Chairperson Monica Lozano introduced the amendment to the University’s Standards of Ethical Conduct, and Sexual Violence and Sexual Harassment Policy after Regent Norman Pattiz sexually harassed his former employee off campus. Pattiz, who is the executive chairman of the radio company PodcastOne, made sexual comments toward Heather McDonald’s breasts when she was taping a bra commercial.

“UC has taken a strong, unequivocal stance on sexual harassment and violence,” Lozano said. “The regents are committed to upholding UC’s (sexual harassment policy).”

[Related: Sexual harassment by UC regent faces backlash from Bruin community]

Upon being appointed to the board, regents will also be required to take the University’s sexual harassment prevention training program that is already required for UC faculty. Regents will then have to continue training twice a year after that.

Charles Robinson, UC general counsel, said actions the board can unilaterally take to punish regents are limited.

“The board doesn’t have the ability to remove a regent once a regent has been confirmed by the Senate,” Robinson said. “Nor does the governor, given the role of the Senate.”

Robinson said before the amendments passed, the board could only censure regents in writing, remove them from leadership positions on the board or refer them to other authorities for action. He added the board can ask regents to resign, but cannot force a resignation.

He also said the state attorney general can remove a regent from office through court proceedings, but only if they are found guilty of corruption or a felony.

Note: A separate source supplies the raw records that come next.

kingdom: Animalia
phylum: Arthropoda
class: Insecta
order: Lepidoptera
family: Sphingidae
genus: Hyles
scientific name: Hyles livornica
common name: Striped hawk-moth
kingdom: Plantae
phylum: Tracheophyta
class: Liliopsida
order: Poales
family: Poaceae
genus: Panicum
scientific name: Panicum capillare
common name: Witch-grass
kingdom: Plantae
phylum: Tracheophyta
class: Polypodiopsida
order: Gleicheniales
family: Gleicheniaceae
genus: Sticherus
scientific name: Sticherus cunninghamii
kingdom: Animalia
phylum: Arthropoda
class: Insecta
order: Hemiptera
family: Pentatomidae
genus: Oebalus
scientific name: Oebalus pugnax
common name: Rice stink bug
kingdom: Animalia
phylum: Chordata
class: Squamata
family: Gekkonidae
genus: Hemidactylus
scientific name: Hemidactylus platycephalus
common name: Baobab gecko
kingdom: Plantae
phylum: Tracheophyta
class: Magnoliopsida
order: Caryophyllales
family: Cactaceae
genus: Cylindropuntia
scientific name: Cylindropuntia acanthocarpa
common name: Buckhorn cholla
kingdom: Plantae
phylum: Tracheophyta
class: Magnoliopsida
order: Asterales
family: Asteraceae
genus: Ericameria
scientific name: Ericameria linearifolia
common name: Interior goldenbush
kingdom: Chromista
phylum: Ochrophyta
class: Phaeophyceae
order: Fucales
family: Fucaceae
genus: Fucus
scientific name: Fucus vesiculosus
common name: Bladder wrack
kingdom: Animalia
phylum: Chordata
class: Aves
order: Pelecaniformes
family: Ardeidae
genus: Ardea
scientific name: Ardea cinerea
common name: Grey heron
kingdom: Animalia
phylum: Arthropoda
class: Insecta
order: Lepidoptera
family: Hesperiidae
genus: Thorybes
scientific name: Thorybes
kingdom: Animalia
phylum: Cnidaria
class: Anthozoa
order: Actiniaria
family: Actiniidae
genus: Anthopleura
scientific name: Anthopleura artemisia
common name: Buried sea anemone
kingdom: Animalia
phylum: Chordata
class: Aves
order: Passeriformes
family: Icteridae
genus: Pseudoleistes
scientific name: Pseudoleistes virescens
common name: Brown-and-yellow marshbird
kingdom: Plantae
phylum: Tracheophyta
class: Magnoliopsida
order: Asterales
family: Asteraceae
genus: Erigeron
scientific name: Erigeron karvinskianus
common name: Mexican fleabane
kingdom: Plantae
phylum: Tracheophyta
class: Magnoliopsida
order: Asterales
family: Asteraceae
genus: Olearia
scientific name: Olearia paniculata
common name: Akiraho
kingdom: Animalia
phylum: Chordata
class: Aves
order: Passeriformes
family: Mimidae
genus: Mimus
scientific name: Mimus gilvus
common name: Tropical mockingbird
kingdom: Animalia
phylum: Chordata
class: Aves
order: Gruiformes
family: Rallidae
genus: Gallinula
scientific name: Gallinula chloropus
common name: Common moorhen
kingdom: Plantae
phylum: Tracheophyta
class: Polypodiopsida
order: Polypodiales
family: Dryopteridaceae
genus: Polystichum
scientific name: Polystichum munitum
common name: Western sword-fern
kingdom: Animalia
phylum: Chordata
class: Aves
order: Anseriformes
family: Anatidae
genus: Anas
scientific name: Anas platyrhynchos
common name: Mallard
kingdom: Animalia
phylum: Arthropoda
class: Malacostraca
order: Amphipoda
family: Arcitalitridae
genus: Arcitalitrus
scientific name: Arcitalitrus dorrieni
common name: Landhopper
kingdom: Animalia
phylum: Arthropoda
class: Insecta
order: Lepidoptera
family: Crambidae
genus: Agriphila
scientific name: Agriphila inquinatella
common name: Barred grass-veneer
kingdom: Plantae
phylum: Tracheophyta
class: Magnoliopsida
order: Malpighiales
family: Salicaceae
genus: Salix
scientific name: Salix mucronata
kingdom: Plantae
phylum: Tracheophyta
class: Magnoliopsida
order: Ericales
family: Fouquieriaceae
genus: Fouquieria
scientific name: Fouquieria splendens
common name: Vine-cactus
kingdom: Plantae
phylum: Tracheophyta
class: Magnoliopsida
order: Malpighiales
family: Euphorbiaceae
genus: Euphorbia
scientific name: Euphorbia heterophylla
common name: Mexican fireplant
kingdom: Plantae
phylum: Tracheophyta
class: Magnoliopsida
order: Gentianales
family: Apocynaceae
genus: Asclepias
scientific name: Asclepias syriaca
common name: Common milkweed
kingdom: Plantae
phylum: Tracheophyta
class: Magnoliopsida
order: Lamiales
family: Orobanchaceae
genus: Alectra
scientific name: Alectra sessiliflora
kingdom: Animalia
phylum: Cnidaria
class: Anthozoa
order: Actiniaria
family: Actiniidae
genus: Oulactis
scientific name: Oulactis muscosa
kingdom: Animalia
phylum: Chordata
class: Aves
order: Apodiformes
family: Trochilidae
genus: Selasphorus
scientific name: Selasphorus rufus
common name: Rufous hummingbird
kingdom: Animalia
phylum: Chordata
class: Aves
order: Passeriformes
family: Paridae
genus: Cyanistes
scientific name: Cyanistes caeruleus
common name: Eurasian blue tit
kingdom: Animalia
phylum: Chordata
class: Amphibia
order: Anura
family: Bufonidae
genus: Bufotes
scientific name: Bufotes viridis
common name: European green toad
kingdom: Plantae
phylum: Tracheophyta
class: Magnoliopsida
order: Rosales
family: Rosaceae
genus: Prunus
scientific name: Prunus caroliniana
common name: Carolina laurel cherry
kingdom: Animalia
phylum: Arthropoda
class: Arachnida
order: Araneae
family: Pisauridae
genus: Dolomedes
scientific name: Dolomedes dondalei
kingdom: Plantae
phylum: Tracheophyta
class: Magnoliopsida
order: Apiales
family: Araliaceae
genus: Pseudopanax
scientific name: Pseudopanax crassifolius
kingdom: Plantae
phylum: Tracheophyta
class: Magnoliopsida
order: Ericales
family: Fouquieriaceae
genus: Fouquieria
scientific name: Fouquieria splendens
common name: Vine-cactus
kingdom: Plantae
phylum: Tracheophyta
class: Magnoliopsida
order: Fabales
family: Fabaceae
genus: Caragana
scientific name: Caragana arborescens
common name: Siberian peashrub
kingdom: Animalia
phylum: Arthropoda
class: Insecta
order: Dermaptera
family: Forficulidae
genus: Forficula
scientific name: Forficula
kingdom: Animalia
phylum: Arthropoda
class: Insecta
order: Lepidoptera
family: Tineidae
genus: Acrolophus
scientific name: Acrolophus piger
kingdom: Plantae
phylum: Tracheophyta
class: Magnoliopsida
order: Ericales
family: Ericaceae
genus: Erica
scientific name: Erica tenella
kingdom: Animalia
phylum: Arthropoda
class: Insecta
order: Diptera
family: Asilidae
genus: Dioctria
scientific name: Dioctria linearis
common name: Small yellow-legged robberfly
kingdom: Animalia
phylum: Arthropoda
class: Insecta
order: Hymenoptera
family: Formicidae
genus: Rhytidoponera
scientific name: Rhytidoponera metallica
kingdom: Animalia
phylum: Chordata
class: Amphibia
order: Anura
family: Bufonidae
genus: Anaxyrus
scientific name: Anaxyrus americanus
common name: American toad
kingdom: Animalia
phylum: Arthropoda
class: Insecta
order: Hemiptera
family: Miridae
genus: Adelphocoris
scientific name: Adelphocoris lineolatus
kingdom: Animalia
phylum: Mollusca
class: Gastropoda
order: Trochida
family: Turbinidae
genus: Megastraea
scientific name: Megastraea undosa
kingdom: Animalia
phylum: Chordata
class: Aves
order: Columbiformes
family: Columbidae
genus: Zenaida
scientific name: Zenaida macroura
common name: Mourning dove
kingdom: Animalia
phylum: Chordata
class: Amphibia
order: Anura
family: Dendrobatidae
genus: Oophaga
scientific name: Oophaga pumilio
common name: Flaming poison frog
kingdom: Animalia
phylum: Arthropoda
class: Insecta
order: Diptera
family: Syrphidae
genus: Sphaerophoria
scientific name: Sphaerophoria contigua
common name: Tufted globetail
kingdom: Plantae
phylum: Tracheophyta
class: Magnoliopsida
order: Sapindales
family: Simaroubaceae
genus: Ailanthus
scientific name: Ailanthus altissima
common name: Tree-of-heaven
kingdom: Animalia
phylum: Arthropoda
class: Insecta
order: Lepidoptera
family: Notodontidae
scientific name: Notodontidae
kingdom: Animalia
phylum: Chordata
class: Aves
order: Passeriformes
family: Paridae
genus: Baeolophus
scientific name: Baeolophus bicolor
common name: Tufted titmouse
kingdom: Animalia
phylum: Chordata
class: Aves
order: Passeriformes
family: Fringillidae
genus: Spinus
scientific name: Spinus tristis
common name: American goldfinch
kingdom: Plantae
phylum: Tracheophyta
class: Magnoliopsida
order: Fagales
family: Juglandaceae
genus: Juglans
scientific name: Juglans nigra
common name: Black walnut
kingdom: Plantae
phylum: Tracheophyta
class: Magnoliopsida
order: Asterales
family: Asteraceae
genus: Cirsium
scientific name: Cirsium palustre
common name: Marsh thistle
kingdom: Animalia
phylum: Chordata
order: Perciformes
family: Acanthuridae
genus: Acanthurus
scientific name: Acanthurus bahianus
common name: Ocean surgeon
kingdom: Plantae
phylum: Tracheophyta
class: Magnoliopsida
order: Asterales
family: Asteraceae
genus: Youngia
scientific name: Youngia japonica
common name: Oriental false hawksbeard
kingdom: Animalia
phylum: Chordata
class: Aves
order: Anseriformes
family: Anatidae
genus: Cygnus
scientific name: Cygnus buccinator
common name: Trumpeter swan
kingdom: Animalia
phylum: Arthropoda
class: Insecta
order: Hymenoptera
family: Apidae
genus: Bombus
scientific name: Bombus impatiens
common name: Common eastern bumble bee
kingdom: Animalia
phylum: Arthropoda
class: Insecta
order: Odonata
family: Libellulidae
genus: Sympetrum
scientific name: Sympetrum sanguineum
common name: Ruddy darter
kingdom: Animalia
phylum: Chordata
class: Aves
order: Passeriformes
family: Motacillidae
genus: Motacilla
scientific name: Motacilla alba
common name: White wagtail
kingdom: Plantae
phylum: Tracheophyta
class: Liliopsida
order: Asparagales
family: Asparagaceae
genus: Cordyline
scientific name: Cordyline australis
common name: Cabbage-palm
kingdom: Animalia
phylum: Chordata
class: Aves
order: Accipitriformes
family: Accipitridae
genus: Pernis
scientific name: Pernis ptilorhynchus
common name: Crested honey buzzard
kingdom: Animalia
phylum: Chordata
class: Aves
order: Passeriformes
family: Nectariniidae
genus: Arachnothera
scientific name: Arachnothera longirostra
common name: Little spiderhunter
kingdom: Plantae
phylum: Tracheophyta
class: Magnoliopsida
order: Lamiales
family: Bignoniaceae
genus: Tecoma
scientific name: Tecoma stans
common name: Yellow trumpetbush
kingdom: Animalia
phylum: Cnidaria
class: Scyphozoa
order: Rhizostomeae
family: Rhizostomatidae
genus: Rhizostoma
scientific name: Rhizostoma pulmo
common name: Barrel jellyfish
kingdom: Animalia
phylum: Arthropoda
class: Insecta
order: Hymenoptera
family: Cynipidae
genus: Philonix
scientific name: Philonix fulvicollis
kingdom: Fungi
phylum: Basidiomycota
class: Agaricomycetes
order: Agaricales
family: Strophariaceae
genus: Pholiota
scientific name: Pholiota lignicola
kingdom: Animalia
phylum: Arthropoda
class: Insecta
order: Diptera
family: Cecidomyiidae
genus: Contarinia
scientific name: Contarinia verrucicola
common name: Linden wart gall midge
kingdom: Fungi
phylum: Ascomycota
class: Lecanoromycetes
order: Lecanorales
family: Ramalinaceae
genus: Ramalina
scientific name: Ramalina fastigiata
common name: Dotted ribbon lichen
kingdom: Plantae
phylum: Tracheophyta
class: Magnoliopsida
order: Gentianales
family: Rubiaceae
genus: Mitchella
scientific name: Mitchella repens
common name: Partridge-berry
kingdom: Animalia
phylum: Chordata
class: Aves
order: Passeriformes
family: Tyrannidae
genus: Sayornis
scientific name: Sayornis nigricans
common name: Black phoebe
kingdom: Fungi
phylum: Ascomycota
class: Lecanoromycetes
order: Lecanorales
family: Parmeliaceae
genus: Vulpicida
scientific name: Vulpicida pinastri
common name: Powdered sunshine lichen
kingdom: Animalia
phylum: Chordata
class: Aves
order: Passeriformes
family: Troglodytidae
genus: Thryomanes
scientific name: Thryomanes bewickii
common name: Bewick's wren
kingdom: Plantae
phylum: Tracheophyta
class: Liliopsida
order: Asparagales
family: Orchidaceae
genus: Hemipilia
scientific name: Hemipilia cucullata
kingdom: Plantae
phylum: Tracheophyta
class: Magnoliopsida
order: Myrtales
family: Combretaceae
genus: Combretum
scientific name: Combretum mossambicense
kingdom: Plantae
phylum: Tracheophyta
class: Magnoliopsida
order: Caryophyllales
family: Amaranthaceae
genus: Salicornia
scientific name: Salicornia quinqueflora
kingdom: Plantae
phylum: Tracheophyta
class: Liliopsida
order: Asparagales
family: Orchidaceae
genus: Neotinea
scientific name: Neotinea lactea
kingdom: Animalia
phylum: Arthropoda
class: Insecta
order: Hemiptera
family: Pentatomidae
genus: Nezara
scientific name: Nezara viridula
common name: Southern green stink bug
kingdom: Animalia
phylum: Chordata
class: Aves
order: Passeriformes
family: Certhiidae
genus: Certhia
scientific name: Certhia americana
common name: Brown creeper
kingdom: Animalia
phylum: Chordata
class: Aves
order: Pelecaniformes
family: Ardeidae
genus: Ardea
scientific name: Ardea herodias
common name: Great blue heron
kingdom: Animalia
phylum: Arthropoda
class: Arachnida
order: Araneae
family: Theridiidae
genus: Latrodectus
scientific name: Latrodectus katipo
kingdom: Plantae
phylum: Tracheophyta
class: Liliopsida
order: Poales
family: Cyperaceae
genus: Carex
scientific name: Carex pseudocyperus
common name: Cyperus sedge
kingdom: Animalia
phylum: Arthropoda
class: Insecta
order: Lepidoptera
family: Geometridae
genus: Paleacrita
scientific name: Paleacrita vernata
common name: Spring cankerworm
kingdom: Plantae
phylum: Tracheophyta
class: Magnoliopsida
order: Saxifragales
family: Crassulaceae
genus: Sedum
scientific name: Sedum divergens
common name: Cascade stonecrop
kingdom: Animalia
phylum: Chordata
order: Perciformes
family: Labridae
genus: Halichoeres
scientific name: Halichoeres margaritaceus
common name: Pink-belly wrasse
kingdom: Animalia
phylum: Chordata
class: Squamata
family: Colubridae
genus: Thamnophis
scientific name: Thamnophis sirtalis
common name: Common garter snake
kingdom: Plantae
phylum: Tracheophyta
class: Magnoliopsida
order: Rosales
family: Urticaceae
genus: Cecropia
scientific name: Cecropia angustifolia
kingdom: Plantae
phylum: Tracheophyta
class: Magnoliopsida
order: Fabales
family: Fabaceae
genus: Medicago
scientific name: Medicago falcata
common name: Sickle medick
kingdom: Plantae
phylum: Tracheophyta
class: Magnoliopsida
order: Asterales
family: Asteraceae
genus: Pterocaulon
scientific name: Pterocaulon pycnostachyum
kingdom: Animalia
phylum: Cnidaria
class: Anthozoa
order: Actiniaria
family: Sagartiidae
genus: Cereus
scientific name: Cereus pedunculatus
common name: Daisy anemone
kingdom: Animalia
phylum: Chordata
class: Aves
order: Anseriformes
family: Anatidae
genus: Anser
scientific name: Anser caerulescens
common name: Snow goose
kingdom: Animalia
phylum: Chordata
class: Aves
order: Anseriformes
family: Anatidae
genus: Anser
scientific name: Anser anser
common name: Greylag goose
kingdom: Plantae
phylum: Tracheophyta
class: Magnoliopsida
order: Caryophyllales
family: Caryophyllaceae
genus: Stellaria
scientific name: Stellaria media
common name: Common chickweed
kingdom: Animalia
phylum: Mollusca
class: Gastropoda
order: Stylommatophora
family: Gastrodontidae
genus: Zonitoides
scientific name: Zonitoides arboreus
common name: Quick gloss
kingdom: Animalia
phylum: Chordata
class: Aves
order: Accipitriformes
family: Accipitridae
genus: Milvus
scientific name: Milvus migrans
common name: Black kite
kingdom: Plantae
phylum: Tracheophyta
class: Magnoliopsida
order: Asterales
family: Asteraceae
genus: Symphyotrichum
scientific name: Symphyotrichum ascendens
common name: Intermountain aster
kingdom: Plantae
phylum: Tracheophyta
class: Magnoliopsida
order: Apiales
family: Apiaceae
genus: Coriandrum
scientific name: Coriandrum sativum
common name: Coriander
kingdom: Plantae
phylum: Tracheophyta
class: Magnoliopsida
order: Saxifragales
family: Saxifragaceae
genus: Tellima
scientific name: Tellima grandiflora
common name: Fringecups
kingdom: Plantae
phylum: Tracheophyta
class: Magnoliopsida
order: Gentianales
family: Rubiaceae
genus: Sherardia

Regent John Perez initially asked to discuss the scope of what behavior would fall under UC’s ethical conduct policies, but voted to approve the amendments for ethical and sexual misconduct.

“I don’t like notion that anybody in public could take issue with what a board member does in private,” Perez said. “I’m worried about business practices; where do we draw line in terms of what issues properly come before board?”

Regent Russell Gould said the scope of the conduct policy for private settings would not be considered casually, though conduct issues would be taken case by case in the interim.

Robinson said the committee would flesh out the procedures, which will take effect in January.